Task:
Set all the entries down once more, with nothing altered.

Source material:
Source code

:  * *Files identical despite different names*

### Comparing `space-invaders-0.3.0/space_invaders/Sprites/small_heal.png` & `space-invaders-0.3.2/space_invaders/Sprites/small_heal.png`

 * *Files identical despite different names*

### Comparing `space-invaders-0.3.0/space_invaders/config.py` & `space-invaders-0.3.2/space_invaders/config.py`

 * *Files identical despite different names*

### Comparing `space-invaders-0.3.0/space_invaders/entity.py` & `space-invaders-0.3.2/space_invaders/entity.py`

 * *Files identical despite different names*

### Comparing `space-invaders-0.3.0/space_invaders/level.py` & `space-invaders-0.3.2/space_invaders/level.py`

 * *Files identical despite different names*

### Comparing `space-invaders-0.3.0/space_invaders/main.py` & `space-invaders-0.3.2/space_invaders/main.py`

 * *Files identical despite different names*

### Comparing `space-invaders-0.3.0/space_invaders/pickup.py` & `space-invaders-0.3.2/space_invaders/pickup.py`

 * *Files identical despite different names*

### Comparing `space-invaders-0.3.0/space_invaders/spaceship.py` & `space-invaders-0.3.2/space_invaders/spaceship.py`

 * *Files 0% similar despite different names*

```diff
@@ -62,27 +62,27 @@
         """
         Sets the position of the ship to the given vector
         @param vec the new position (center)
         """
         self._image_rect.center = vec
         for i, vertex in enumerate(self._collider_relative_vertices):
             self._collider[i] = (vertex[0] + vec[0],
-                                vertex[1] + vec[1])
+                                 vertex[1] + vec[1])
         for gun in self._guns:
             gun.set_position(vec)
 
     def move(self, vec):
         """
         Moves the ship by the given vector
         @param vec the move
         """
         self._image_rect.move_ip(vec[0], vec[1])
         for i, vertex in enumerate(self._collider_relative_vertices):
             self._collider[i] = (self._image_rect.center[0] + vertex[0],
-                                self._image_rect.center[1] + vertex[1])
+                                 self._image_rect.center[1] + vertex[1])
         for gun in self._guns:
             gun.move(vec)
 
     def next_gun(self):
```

Task solution:
Source code

:  * *Files identical despite different names*

### Comparing `space-invaders-0.3.0/space_invaders/Sprites/small_heal.png` & `space-invaders-0.3.2/space_invaders/Sprites/small_heal.png`

 * *Files identical despite different names*

### Comparing `space-invaders-0.3.0/space_invaders/config.py` & `space-invaders-0.3.2/space_invaders/config.py`

 * *Files identical despite different names*

### Comparing `space-invaders-0.3.0/space_invaders/entity.py` & `space-invaders-0.3.2/space_invaders/entity.py`

 * *Files identical despite different names*

### Comparing `space-invaders-0.3.0/space_invaders/level.py` & `space-invaders-0.3.2/space_invaders/level.py`

 * *Files identical despite different names*

### Comparing `space-invaders-0.3.0/space_invaders/main.py` & `space-invaders-0.3.2/space_invaders/main.py`

 * *Files identical despite different names*

### Comparing `space-invaders-0.3.0/space_invaders/pickup.py` & `space-invaders-0.3.2/space_invaders/pickup.py`

 * *Files identical despite different names*

### Comparing `space-invaders-0.3.0/space_invaders/spaceship.py` & `space-invaders-0.3.2/space_invaders/spaceship.py`

 * *Files 0% similar despite different names*

```diff
@@ -62,27 +62,27 @@
         """
         Sets the position of the ship to the given vector
         @param vec the new position (center)
         """
         self._image_rect.center = vec
         for i, vertex in enumerate(self._collider_relative_vertices):
             self._collider[i] = (vertex[0] + vec[0],
-                                vertex[1] + vec[1])
+                                 vertex[1] + vec[1])
         for gun in self._guns:
             gun.set_position(vec)
 
     def move(self, vec):
         """
         Moves the ship by the given vector
         @param vec the move
         """
         self._image_rect.move_ip(vec[0], vec[1])
         for i, vertex in enumerate(self._collider_relative_vertices):
             self._collider[i] = (self._image_rect.center[0] + vertex[0],
-                                self._image_rect.center[1] + vertex[1])
+                                 self._image_rect.center[1] + vertex[1])
         for gun in self._guns:
             gun.move(vec)
 
     def next_gun(self):
```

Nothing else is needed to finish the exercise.